EDIT: Solved. Used regex to target the printable portion first then converted to ascii
For a couple dashboards, I'm using the following to display the plain text of hex data:
[search] | eval ascii=(ltrim(replace(data,"([A-F0-9]{2})","%\1"),"0x")) | table ascii
This works great for most everything.
However, when using it on snort's ET POLICY ZIP file download events, it gives me nothing.
Any ideas on why this is failing for specifically these alerts?
Things I'm aware of:
zip files are not plaintext. The filenames within them, however, are. The plan is to use regex to locate and extract filenames after.
Things I've confirmed:
The relevant field is labeled as "data" in working and non working examples.
The data field contains ONLY hex data
No lowercase, spaces, dashes, etc are used in the data field.
The data fields do contain the strings I'm trying to extract.
Ok, I think I've got a solution:
[search]
| rex field=data "504B.{56}(?<target>.{2,100}2E.{6})"
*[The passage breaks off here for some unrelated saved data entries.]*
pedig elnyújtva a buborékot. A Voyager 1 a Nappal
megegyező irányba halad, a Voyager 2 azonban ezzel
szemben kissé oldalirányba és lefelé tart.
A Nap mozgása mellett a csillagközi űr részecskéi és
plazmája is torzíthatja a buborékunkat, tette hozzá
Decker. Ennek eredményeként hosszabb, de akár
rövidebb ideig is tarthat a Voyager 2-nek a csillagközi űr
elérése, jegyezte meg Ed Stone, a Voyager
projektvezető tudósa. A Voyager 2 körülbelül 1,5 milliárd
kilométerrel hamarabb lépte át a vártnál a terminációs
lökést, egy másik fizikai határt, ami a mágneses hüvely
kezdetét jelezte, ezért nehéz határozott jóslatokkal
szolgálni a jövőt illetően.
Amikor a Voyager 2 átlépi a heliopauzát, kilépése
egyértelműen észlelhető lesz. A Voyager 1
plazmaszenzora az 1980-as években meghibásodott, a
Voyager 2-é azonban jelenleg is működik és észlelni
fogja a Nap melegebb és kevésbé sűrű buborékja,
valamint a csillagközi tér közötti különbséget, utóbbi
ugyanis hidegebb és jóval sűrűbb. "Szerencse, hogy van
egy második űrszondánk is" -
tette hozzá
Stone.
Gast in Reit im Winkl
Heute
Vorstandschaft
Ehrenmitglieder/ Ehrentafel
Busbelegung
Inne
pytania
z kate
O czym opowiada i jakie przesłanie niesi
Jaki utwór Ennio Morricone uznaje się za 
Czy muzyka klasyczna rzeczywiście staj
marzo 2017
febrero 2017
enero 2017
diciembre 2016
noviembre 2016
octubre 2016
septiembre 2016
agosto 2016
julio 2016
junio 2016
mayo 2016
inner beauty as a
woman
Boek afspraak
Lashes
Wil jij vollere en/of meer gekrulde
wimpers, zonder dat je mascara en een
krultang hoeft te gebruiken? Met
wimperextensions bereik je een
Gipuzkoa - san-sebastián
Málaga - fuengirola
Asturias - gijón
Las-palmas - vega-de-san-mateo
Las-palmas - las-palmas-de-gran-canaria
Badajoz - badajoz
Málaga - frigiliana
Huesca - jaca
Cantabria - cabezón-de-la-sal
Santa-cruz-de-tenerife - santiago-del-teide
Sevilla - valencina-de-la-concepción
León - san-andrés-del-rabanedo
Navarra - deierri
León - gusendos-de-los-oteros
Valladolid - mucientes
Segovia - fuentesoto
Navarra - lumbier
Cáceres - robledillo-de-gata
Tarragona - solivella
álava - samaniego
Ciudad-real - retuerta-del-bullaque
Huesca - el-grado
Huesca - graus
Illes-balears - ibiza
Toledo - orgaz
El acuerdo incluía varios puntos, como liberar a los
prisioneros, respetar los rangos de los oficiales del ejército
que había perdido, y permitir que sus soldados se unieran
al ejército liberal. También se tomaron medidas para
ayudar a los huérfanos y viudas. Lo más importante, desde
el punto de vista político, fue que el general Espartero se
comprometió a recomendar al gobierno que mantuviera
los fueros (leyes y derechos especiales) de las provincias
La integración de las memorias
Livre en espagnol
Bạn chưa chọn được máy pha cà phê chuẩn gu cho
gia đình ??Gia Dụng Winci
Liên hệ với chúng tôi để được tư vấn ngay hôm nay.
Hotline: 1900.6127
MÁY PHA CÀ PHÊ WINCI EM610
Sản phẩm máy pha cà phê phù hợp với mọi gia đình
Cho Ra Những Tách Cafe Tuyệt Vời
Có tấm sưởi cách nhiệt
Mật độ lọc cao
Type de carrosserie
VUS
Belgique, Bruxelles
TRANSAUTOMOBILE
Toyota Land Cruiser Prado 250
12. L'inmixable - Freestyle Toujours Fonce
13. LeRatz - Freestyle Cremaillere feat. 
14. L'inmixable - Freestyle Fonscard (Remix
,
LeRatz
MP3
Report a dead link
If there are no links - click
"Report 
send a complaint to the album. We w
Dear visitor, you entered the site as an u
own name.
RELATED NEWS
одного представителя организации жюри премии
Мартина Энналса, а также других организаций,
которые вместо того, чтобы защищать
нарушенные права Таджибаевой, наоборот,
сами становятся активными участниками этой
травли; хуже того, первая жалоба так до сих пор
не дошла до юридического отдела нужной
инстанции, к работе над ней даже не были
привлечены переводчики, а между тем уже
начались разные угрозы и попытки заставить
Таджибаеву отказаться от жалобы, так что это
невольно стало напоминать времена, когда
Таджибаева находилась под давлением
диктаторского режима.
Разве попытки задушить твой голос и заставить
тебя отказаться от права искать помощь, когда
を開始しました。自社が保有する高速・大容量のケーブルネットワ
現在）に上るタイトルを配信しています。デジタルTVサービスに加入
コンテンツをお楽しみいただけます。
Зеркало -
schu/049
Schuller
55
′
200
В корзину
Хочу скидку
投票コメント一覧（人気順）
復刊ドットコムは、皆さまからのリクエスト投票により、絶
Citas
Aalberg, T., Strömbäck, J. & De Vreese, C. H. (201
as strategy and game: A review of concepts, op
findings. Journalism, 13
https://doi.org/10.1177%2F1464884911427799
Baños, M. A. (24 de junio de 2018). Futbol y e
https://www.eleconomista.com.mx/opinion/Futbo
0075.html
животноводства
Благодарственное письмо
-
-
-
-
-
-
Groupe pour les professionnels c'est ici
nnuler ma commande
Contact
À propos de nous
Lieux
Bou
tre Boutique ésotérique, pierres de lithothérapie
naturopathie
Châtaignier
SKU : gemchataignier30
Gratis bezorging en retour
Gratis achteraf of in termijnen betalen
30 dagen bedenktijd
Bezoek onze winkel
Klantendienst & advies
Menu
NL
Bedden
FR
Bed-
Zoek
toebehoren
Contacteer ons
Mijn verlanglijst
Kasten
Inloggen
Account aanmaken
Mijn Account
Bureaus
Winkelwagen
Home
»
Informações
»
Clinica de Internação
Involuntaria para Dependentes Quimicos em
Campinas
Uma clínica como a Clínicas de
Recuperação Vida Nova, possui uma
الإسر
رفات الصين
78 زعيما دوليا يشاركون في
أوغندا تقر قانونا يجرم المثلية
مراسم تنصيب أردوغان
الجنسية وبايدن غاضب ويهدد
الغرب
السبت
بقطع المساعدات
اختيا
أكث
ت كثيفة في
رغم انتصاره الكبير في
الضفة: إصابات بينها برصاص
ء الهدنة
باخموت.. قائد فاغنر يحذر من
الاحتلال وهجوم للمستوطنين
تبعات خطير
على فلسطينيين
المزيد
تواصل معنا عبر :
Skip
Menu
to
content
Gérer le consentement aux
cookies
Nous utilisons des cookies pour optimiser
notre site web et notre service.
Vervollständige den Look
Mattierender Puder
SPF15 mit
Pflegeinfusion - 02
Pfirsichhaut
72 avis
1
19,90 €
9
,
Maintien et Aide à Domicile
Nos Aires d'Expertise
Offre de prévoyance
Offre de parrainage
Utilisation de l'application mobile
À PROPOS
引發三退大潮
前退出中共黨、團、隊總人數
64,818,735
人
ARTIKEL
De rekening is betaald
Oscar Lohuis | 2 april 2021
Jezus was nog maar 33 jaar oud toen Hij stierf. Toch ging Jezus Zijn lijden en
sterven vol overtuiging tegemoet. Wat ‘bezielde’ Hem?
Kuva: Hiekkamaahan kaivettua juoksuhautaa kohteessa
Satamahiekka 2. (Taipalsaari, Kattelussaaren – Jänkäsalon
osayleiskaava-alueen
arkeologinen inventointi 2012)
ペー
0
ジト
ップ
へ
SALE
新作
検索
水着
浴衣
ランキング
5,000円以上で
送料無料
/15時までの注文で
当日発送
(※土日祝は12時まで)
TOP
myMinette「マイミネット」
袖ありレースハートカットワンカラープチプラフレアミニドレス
| [previous urldecode solution]
That should handle detecting any path/filename.ext up to 50+3.
It will still fail to detect files without an extension, but I'm at least at a 90% solution
Ok, I think I've got a solution:
[search]
| rex field=data "504B.{56}(?<target>.{2,100}2E.{6})"
| [previous urldecode solution]
That should handle detecting any path/filename.ext up to 50+3.
It will still fail to detect files without an extension, but I'm at least at a 90% solution
Not an actual production example for obvious reasons, but this would be representative:
0049454E44AE426082504B03041400020008003D6E4B5421BFC68AF27C0100D97C01000C00000043617074757265322E706E67009F4C60B389504E470D0A1A0A0000000D4948445200000204000000F10806000000B4C2AF15000000017352474200AECE1CE90000000467414D410000B18F0BFC6105000000097048597300000EC300000EC301C76FA86400000021744558744372656174696F6E2054696D6500323032323A30323A31312031333A34373A32357BE61C240000FF7849444154785EECFD079C6DD955DF89AF9B2BD7CBAF5F87D7E9756ED1516AB5720689248960F81BF3071BCF60ECB1FD99F90FC6FECC7804181B86F10C607B666CE380B10D260983050809E5DC
What I'd expect to get is:
.IEND®B`.PK........=nKT!¿Æ.ò|..Ù|......Capture2.png..L`³.PNG
.
...
IHDR.......ñ.....´Â¯.....sRGB.®Î.é....gAMA..±..üa.... pHYs...Ã...Ã.Ço¨d...!tEXtCreation Time.2022:02:11 13:47:25{æ.$..ÿxIDATx^ìý..mÙUß.¯.+×˯_.×éunÑQjµr..$.`ø.ó..Ï`ì±ý.ù.ÆþÌx....ñ.`{flã.±
& ... åÜ
from which I can offset from the PK and pull the file name Capture.png
Can you give example of working and non-working contents of data?
Looks like I replied to my own post rather than yours.
I think it's the excessive amount of non-printable characters that's breaking it. I'm going to try a regex to trim it to the target first.